Matthew Blakstad, Pensions UK
Pensions UK’s Retirement Living Standards (RLS) already provide a robust and widely accepted measure of ‘minimum’, ‘moderate’, and ‘comfortable’ living standards. With updated RLS figures due in early June, we look forward to working with the Commission to establish its role in setting a new standard for adequacy.
Setting fair contributions for all

The report is also clear that contributions need to rise for those saving in workplace pensions. The Commission is right to look for changes to the minimum rates at which so many workers are currently saving, as well as to the eligibility criteria and income thresholds that currently exclude many lower earners from saving.
The commissioners also highlight the risks to lower earners of being nudged into higher contributions that they may not be able to afford. That’s why we will shortly publish a major new report, supported by a group of our members, exploring a range of different flexibilities that could be built into the auto-enrolment system, to get people saving while protecting them from financial harm.
The report encompasses a year’s worth of analysis and on-the-ground research with pension savers and their employers. It will provide a framework to help the commissioners set a fair, adequate and sustainable contributory system for the future.
Making the state pension a foundation for saving
We are heartened to see the Pensions Commission inviting views on the future level and indexation of the state pension. It won’t be possible to deliberately set employer and employee contributions at an adequate level without knowing how private savings and the state pension will work together to deliver adequacy.
This means moving away from a binary debate about whether to maintain or remove the triple lock, and starting a focused and pragmatic conversation about how the state pension can work in future. This will need to consider what level it needs to reach to provide a stable foundation for everyone’s retirement incomes.
Addressing savings gaps
The savings gaps set out in the report are stark. We recently supported a report, ‘Stacked Disadvantages’, that dug deep into the causes of the unequal savings levels that exist across society – not least between different genders and ethnicities.
Many potential policy solutions lie outside the sphere of pensions, but this should not stop us from setting future pensions policy in ways that help address these savings inequalities.

We also support new interventions that make it easier for self-employed people to save for retirement. Whatever approach the Commission or government chooses to take, the pensions sector has a key role to play here, ensuring that self-employed people can access high-quality, good-value products.
Pensions UK will act as a bridge between the industry and government, ensuring that future policy for self-employed pensions can be delivered effectively and at scale.

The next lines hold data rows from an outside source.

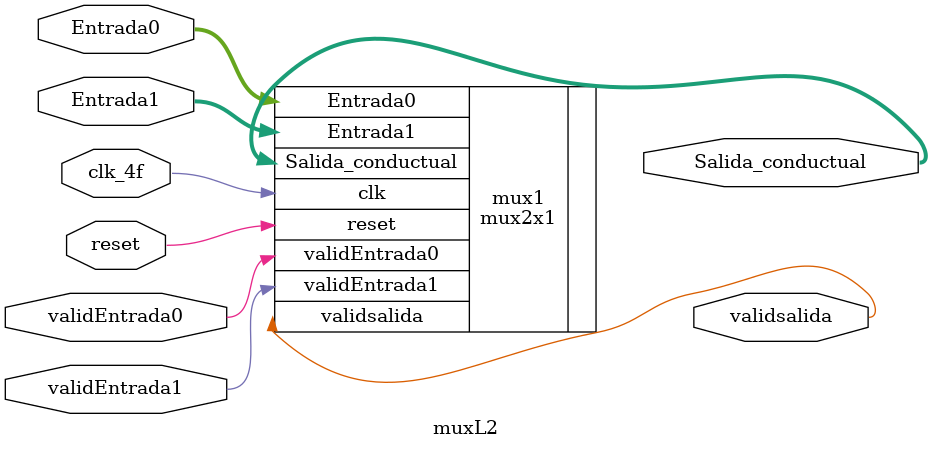
<source format=v>

    
module muxL2(
    output [7:0]Salida_conductual,
    output validsalida,
    input [7:0]Entrada0,
    input [7:0]Entrada1,
    input validEntrada0,
    input validEntrada1,
    input clk_4f,
    input reset);

    mux2x1 mux1(
        //Salidas
        .Salida_conductual  (Salida_conductual[7:0]),  
        .validsalida (validsalida),
        //Entradas
        .Entrada0    (Entrada0[7:0]),
        .Entrada1   (Entrada1[7:0]),
        .validEntrada0   (validEntrada0),
        .validEntrada1    (validEntrada1),
        .clk       (clk_4f),
        .reset     (reset)
    );
endmodule
</source>
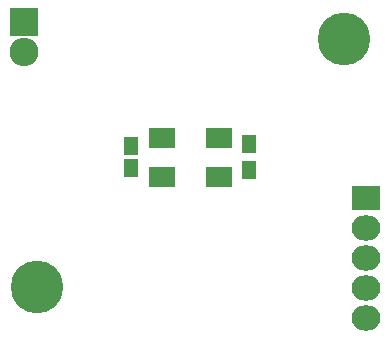
<source format=gbr>
G04 #@! TF.FileFunction,Soldermask,Top*
%FSLAX46Y46*%
G04 Gerber Fmt 4.6, Leading zero omitted, Abs format (unit mm)*
G04 Created by KiCad (PCBNEW (2015-09-17 BZR 6202)-product) date Saturday, October 24, 2015 'PMt' 10:04:51 PM*
%MOMM*%
G01*
G04 APERTURE LIST*
%ADD10C,0.100000*%
%ADD11R,1.150000X1.600000*%
%ADD12R,2.432000X2.127200*%
%ADD13O,2.432000X2.127200*%
%ADD14R,2.432000X2.432000*%
%ADD15O,2.432000X2.432000*%
%ADD16R,1.300000X1.600000*%
%ADD17R,2.200000X1.800000*%
%ADD18C,4.464000*%
G04 APERTURE END LIST*
D10*
D11*
X113000000Y-114950000D03*
X113000000Y-113050000D03*
D12*
X132900000Y-117500000D03*
D13*
X132900000Y-120040000D03*
X132900000Y-122580000D03*
X132900000Y-125120000D03*
X132900000Y-127660000D03*
D14*
X103900000Y-102600000D03*
D15*
X103900000Y-105140000D03*
D16*
X123000000Y-115100000D03*
X123000000Y-112900000D03*
D17*
X115600000Y-112350000D03*
X115600000Y-115650000D03*
X120400000Y-115650000D03*
X120400000Y-112350000D03*
D18*
X131000000Y-104000000D03*
X105000000Y-125000000D03*
X105000000Y-125000000D03*
M02*

</source>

Delivering incomes, not savings
Finally, we are pleased to see the Pensions Commission highlighting the clear risks that arise from the ‘pension freedoms’ in relation to how pension pots are accessed and managed.
Pensions UK has long called for a framework that requires schemes to deliver sustainable incomes at retirement. The Commission highlights the important role of defaults in protecting individuals from facing complex choices and associated risks.
This is just a few highlights from a broad range of policy measures prioritised in the report. I could just as easily have highlighted measures to support savers with longer working lives or strong investment returns.
The strength of the Pension Commission’s approach is that it demonstrates how all these factors need to work together to ensure a stronger pensions settlement that works for all savers for decades to come.
Matthew Blakstad is deputy director of strategic policy at Pensions UK.